* Supplied passage *

•••

1 hr 16 mins ago

TRIPOLI – Libyan leader Muammar Gaddafi dispatched forces to a western border area on Tuesday in defiance of Western military and economic pressure, stirring fears that the bloodiest Arab revolt may grow more violent.

As the West weighed military options, suspicions grew that the veteran leader, in power for 41 years, did not grasp the strength of the forces now gathering against him.

In Moscow, a Kremlin source suggested Gaddafi should step down, calling him a "living political corpse who has no place in the modern civilized world," Interfax news agency reported.

But Gaddafi appeared oblivious to outside pressure.

"All my people love me. They would die to protect me," he told the U.S. ABC network and the BBC on Monday, dismissing the significance of a rebellion against his 41-year rule that has ended his control over much of eastern Libya.

Barely 12 hours after the United States said it was moving warships and air forces closer to the north African oil exporting country, Libyan forces re-asserted their presence at the remote Dehiba southern border crossing on Tuesday, decorating the border post with green Libyan flags.

•••

* Data lines *
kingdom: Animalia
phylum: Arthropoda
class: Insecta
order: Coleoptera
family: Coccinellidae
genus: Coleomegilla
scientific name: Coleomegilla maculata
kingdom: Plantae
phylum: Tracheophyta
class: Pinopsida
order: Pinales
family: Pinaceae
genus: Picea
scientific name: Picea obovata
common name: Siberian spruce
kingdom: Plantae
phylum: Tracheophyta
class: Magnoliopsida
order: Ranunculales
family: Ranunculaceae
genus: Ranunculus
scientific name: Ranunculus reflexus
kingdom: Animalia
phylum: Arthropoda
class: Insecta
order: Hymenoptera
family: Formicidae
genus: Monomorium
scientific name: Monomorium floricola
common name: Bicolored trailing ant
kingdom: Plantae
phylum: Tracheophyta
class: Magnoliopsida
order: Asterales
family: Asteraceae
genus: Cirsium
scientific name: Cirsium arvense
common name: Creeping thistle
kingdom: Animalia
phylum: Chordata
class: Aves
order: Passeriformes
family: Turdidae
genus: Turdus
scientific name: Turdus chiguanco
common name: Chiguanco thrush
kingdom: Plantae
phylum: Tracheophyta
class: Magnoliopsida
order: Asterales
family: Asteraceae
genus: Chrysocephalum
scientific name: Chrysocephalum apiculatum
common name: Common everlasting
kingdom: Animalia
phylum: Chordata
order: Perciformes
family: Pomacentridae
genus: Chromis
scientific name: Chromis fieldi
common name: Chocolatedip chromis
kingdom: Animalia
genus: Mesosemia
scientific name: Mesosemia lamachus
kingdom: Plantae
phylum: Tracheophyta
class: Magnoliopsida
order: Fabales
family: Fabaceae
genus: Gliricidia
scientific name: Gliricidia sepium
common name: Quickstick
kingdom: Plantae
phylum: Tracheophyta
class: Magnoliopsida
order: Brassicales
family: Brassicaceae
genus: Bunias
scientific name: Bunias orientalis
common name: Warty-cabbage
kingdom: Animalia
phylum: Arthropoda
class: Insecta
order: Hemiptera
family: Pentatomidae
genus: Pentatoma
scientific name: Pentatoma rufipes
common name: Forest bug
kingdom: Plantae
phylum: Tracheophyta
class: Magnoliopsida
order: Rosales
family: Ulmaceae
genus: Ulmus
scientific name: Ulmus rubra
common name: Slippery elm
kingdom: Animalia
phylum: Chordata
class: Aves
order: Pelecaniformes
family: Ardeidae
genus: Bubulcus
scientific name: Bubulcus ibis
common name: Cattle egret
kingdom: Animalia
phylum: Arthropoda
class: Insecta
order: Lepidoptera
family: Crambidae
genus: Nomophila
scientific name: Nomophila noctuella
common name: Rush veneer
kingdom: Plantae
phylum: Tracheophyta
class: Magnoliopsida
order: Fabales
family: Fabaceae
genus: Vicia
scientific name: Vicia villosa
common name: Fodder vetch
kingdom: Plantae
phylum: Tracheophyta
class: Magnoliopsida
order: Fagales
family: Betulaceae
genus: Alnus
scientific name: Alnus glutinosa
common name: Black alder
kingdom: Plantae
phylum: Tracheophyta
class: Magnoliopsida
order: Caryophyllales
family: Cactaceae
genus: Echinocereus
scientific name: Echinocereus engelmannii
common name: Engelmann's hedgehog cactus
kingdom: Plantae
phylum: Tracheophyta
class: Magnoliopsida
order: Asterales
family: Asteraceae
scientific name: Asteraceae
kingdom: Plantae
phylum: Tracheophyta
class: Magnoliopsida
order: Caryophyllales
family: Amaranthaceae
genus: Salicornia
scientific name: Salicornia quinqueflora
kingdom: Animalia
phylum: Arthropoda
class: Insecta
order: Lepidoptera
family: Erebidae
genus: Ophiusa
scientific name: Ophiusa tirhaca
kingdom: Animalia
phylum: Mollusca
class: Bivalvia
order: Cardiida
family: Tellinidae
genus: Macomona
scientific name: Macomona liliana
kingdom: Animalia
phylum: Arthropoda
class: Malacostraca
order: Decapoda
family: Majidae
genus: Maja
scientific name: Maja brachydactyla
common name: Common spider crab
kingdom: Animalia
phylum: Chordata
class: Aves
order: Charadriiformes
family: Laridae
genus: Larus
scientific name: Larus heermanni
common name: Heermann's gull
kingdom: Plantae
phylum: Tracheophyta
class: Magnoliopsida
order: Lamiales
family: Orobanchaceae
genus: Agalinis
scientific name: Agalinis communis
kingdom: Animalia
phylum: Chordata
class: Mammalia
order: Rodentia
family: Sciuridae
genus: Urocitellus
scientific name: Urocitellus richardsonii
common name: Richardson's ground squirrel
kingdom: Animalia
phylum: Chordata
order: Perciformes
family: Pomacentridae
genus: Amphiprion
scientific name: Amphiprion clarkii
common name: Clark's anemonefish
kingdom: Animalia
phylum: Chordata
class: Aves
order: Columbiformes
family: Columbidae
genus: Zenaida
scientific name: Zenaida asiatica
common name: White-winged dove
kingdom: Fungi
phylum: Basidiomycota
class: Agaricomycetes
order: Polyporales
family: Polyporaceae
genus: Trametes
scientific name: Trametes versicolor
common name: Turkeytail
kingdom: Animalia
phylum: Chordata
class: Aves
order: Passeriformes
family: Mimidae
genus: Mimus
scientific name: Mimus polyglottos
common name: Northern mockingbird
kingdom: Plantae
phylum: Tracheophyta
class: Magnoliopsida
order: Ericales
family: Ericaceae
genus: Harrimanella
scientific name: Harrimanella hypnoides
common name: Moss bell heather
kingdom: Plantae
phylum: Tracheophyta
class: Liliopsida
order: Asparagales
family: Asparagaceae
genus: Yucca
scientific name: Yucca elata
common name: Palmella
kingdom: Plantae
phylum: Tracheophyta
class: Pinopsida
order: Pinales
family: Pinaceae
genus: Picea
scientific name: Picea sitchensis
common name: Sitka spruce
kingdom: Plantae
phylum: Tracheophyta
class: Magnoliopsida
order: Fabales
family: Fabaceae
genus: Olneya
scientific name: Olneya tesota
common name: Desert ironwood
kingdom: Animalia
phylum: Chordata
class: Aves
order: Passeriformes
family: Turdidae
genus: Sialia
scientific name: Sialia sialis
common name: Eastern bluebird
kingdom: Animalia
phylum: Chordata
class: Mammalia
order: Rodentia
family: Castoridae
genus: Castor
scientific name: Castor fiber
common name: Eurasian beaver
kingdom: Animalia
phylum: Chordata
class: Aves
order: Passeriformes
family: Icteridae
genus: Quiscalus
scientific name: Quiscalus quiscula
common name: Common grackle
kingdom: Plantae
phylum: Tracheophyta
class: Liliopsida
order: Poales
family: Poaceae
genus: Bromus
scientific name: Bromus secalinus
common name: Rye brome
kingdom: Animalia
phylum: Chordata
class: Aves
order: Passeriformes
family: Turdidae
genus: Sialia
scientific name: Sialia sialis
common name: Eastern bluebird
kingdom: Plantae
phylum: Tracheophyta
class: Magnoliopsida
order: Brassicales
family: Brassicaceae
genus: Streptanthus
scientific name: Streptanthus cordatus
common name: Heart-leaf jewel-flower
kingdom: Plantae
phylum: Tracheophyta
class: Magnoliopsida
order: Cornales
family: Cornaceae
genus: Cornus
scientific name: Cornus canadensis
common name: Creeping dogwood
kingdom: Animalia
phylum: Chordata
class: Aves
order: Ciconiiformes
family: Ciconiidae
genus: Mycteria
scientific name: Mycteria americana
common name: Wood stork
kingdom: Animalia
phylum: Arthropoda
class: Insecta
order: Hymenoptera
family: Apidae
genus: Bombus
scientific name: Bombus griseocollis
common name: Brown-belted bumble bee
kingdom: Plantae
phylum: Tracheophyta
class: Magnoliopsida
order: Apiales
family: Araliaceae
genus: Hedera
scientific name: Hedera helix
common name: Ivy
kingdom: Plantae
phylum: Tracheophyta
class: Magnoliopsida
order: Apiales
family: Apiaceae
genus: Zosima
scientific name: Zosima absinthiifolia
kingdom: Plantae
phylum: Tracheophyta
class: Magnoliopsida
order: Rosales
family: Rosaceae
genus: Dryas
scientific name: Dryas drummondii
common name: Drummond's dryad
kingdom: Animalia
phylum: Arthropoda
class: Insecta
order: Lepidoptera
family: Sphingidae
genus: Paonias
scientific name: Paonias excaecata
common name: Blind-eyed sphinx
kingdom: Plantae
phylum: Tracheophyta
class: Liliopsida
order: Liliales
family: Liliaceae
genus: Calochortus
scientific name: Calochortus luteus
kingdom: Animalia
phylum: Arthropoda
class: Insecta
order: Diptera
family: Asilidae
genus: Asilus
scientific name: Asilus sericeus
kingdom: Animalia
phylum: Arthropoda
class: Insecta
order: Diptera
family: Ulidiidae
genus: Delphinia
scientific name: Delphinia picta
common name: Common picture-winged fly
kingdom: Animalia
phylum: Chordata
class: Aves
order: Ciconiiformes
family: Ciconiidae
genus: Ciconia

•••

* Required task 1 *
In the rows, start at the first line and go through the line with "scientific name: Picea obovata". Rewrite those lines with "phylum" replaced by "division" and everything else left as it is.
* Required task 2 *
Pick up the news report on Gaddafi and write the next few paragraphs.

* Expected answer 1 *
kingdom: Animalia
division: Arthropoda
class: Insecta
order: Coleoptera
family: Coccinellidae
genus: Coleomegilla
scientific name: Coleomegilla maculata
kingdom: Plantae
division: Tracheophyta
class: Pinopsida
order: Pinales
family: Pinaceae
genus: Picea
scientific name: Picea obovata

* Expected answer 2 *
Reporters on the Tunisian side saw Libyan army vehicles, and soldiers armed with Kalashnikov rifles. The previous day, there was no Libyan security presence at the border crossing. Dehiba is about 60 km (40 miles) from the town of Nalut.

In another part of the west, residents said pro-Gaddafi forces deployed to reassert control of Nalut, about 60 km from the Tunisian border in western Libya, to ensure it did not fall into the hands of anti-Gaddafi protesters.

Around the Libyan capital there were queues outside bread shops on Tuesday morning. Some residents said many bread shops were limiting the number of loaves customers could buy, forcing people to visit several to get needed supplies.

"The situation is nervous," said Salah, a 35-year-old doctor at one bread shop where about 15 people were queuing outside.

"Of course I am worried. My family is afraid. They are waiting at home. We have been hearing gun-fire.

"But the people are together. I hope the situation calms down. I am 35 and this is the first time I saw something like this in Libya. It is very scary."

A resident in the rebel-held town of Zawiyah, 50 km west of Tripoli, told Reuters by telephone that there had been a low-key skirmish with pro-Gaddafi forces on the outskirts of the town overnight but that the situation was now calm.

"Our guys opened fire at a checkpoint. They (pro-Gaddafi forces) ran away. We have their anti-aircraft gun and many Kalashnikovs, which they left. Three soldiers died on their side," said the resident, who did not want to be identified.

The United States said on Monday it was moving ships and planes closer to the country and British Prime Minister David Cameron said his government would work to prepare a "no-fly" zone to protect the Libyan people.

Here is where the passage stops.